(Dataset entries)
────────────────
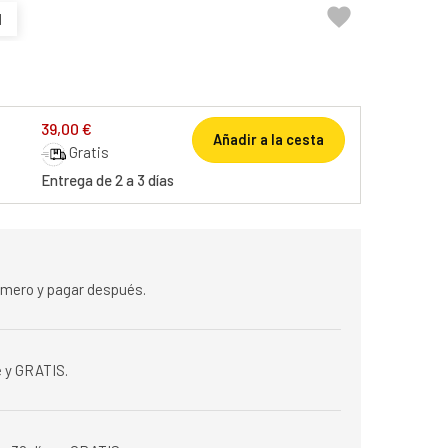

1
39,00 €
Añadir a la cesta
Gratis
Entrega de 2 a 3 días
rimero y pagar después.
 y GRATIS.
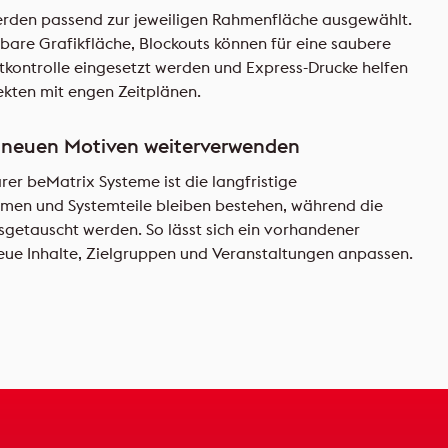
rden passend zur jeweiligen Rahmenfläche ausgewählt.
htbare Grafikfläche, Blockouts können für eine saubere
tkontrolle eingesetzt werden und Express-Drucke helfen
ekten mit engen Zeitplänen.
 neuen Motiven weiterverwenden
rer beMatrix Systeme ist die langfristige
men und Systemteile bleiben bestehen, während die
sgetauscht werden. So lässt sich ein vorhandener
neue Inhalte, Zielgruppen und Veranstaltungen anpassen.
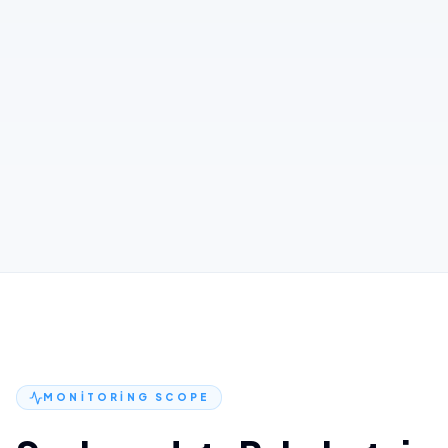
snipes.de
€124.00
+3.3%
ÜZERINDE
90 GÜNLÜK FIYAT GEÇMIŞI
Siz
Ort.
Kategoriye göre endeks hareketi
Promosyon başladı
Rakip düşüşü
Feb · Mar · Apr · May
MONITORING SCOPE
────────────────
Job → Print every line of text from the entries above, unchanged and in the same order, but leave out the pictures.

Exercise result →

1
39,00 €
Añadir a la cesta
Gratis
Entrega de 2 a 3 días
rimero y pagar después.
 y GRATIS.
rden passend zur jeweiligen Rahmenfläche ausgewählt.
htbare Grafikfläche, Blockouts können für eine saubere
tkontrolle eingesetzt werden und Express-Drucke helfen
ekten mit engen Zeitplänen.
 neuen Motiven weiterverwenden
rer beMatrix Systeme ist die langfristige
men und Systemteile bleiben bestehen, während die
sgetauscht werden. So lässt sich ein vorhandener
neue Inhalte, Zielgruppen und Veranstaltungen anpassen.
snipes.de
€124.00
+3.3%
ÜZERINDE
90 GÜNLÜK FIYAT GEÇMIŞI
Siz
Ort.
Kategoriye göre endeks hareketi
Promosyon başladı
Rakip düşüşü
Feb · Mar · Apr · May
MONITORING SCOPE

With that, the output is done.